To ensure that students in the health care field are aware of the risk of interpreting patients' behaviour in ways that reflect gender bias it seems essential to include reflections about the impact of preconceptions and generalisations in medical education. In healthcare, it is also vital to safeguard a working climate where generalisations and stereotypical attitudes towards men and women (and also other social groups, e.g. immigrants, unemployed, elderly and disabled) are constantly questioned and reflected on in clinical discussions among doctors, psychologists and other healthcare staff. The results from this article could contribute to such discussions, and the different interpretations of identical expressions depending on whether the author was taken for a man or a woman might be used as examples.
More knowledge about the cognitive, behavioural and communication processes leading to gender bias in medical work is needed. Observations of authentic consultations in different clinics would be valuable . In a future study, we will focus on the explanations for the participants' choice of sex in more of the 'in-between' letters.
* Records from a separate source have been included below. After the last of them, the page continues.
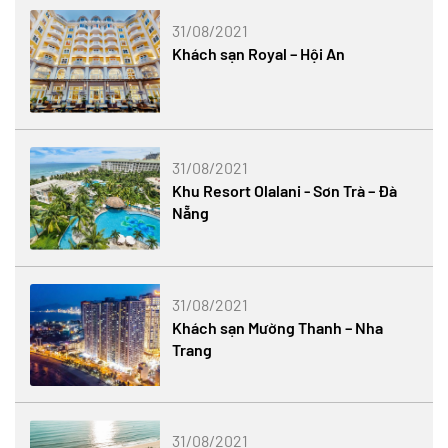
31/08/2021
Khách sạn Royal – Hội An
31/08/2021
Khu Resort Olalani - Sơn Trà – Đà
Nẵng
31/08/2021
Khách sạn Mường Thanh – Nha
Trang
31/08/2021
It was possible for participants to detect gender differences in patients' illness narratives although the narratives were blinded. The reasons the participants gave for their sex-categorisation reflected common gender stereotypes suggesting that such stereotypes are more than problematic clichés; at least on a group level they correspond to differences in male and female patients' illness descriptions. However, it was also obvious that preconceptions about gender obstructed and biased the participants' interpretations of the letters. Depending on whether the participants believed the author was a male or a female patient they interpreted the same utterances in different ways. Translated into the clinical situation our results suggest that on the one hand there are gender differences that are recognizable and useful in clinical work consistent with common gender stereotypes. On the other hand, stereotyped preconceptions and generalisations about gender imply that there is a risk that health care staff might interpret a story told by a male patient differently than the identical story told by a woman, and this could result in gender biased investigations and treatments. These findings are important for further understanding of and research about gender bias processes in clinical work.
The research was supported by The Swedish Research Council and The Swedish Society of Medicine.